* Exercise prompt: Using the records below, locate all lines containing "index" and return them.

* Task data:
- - - - - - -

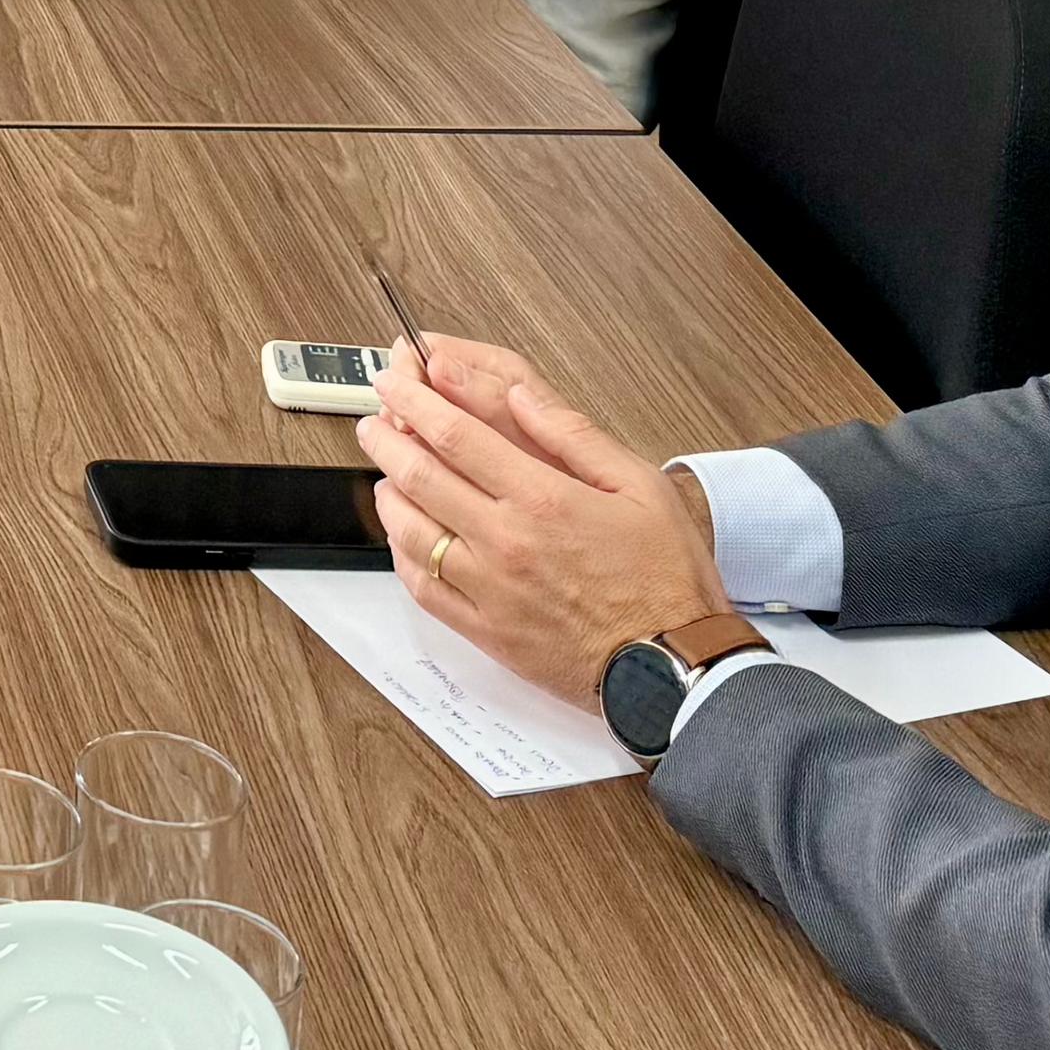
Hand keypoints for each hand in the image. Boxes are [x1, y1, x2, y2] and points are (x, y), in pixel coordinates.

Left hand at [357, 349, 729, 704]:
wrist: (675, 666)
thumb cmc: (666, 579)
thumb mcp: (641, 486)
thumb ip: (574, 434)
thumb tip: (522, 393)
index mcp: (542, 499)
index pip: (455, 435)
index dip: (415, 402)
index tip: (396, 383)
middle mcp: (506, 541)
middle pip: (420, 476)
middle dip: (386, 438)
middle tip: (374, 420)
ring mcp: (489, 589)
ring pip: (410, 530)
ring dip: (387, 491)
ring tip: (385, 470)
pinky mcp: (485, 630)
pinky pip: (422, 587)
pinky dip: (401, 554)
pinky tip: (403, 536)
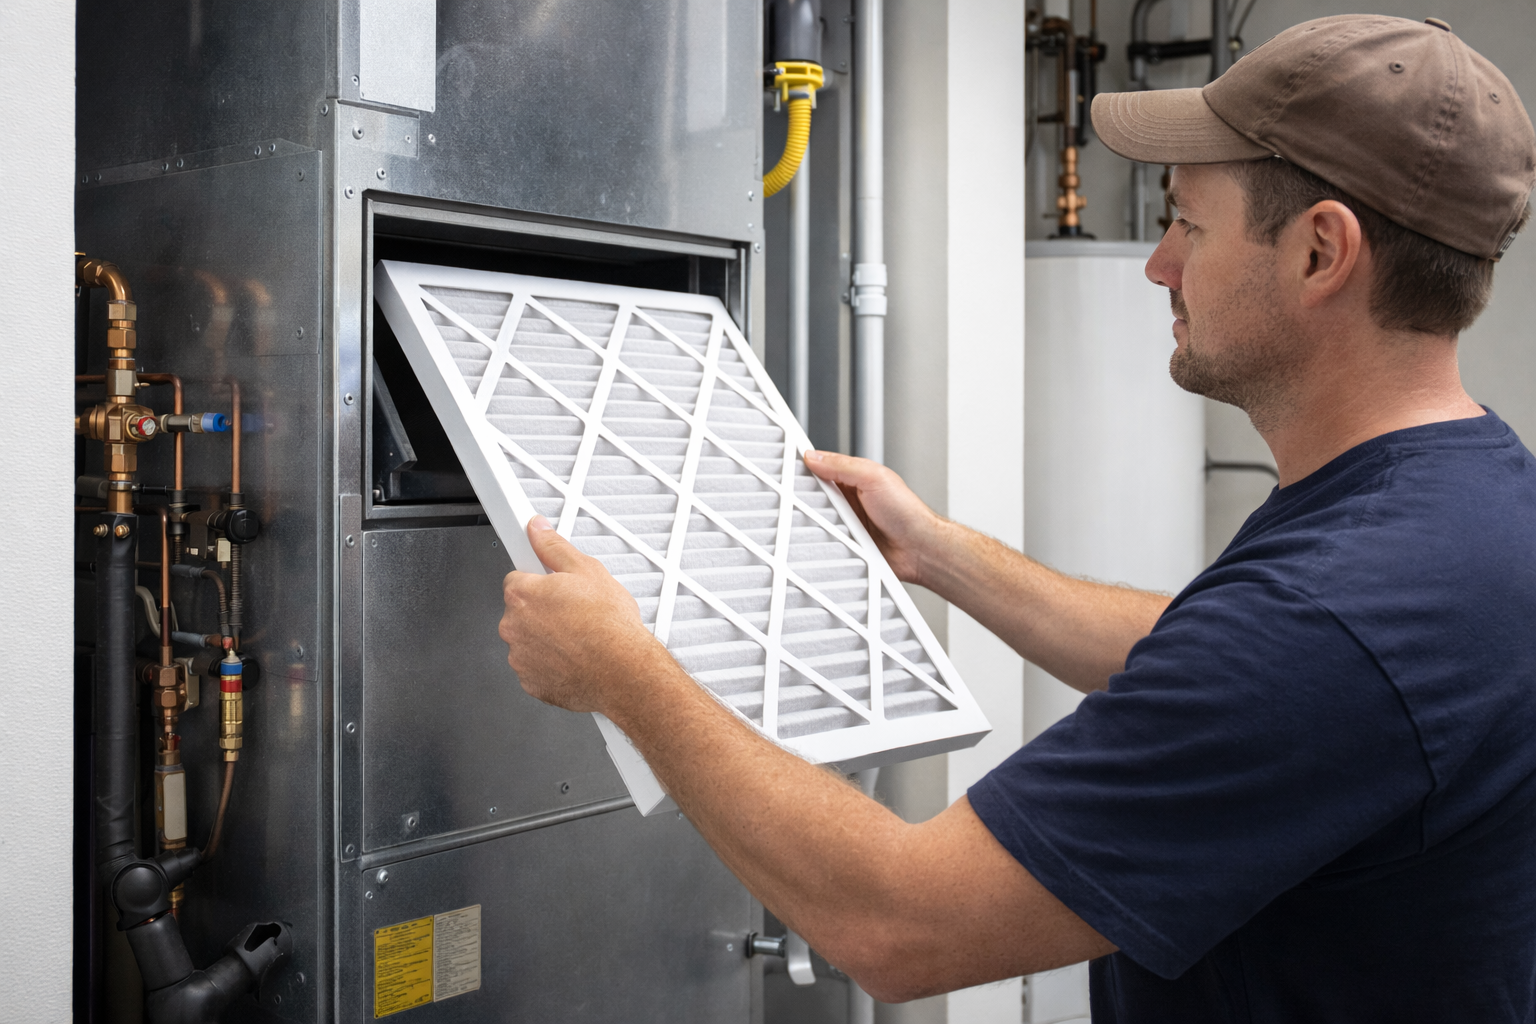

- - - - - - -

* Output below:
index mcp: (542, 499)
index pip: (455, 435)
index dip: (415, 402)
index tip: (396, 383)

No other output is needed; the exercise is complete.